ENTRIES SHOWN =>
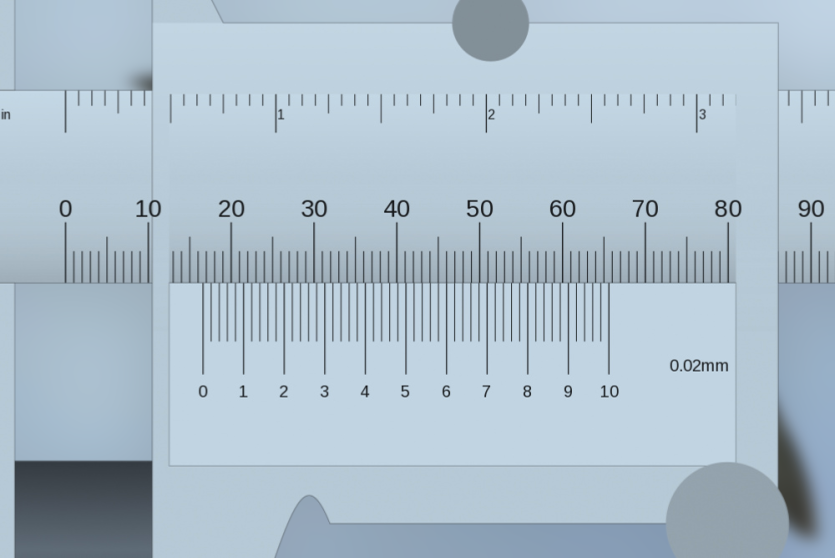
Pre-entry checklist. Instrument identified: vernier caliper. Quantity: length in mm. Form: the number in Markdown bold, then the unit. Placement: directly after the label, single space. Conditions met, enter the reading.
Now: **16.6** mm
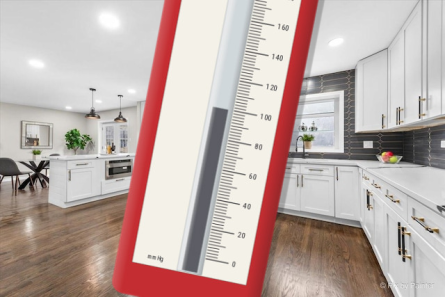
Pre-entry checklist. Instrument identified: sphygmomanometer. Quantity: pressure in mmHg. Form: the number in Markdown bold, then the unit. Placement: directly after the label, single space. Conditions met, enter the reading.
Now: **100** mmHg
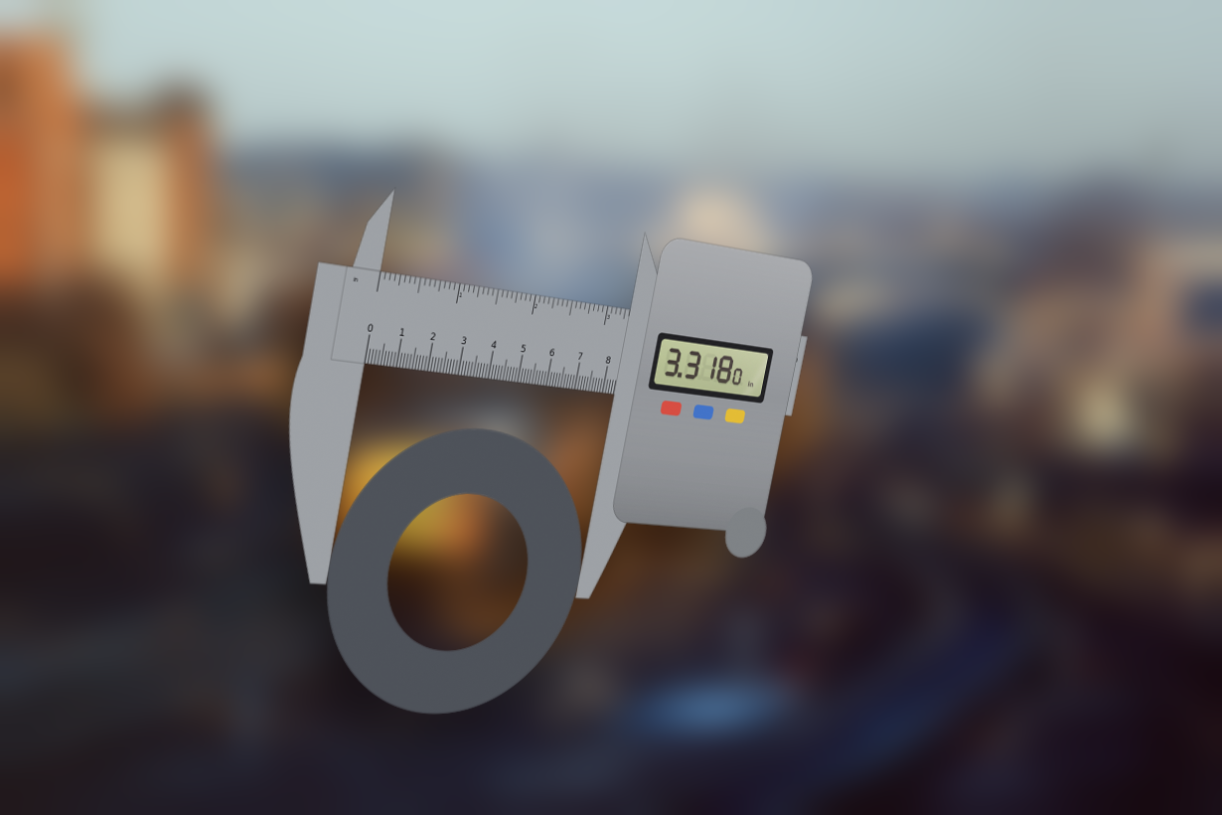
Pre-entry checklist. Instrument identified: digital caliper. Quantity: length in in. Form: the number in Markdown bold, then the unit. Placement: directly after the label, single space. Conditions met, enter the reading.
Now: **3.3180** in
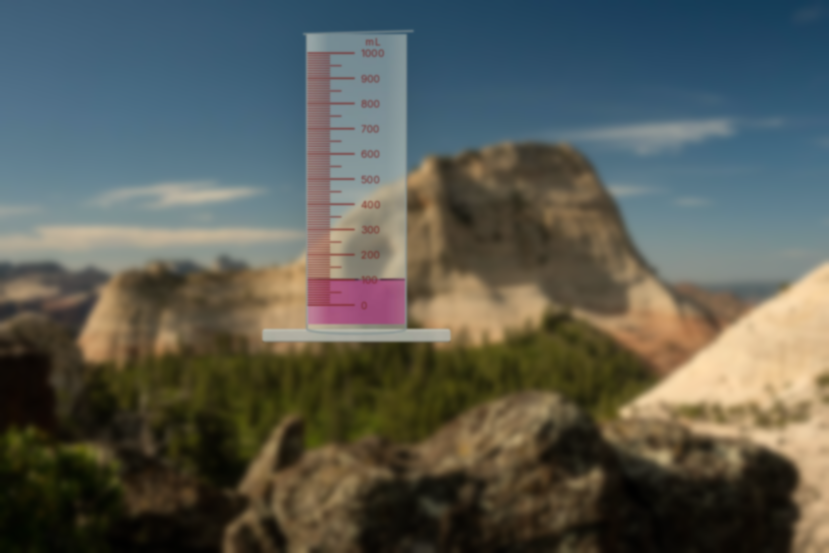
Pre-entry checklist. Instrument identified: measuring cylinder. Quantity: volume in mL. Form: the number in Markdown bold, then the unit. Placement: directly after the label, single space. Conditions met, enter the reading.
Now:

TASK OBJECTIVE =>
Could you give every line of the records above as a numbered list, without blank lines and without the pictures?

SOLUTION =>
1. Pre-entry checklist. Instrument identified: vernier caliper. Quantity: length in mm. Form: the number in Markdown bold, then the unit. Placement: directly after the label, single space. Conditions met, enter the reading.
2. Now: **16.6** mm
3. Pre-entry checklist. Instrument identified: sphygmomanometer. Quantity: pressure in mmHg. Form: the number in Markdown bold, then the unit. Placement: directly after the label, single space. Conditions met, enter the reading.
4. Now: **100** mmHg
5. Pre-entry checklist. Instrument identified: digital caliper. Quantity: length in in. Form: the number in Markdown bold, then the unit. Placement: directly after the label, single space. Conditions met, enter the reading.
6. Now: **3.3180** in
7. Pre-entry checklist. Instrument identified: measuring cylinder. Quantity: volume in mL. Form: the number in Markdown bold, then the unit. Placement: directly after the label, single space. Conditions met, enter the reading.
8. Now:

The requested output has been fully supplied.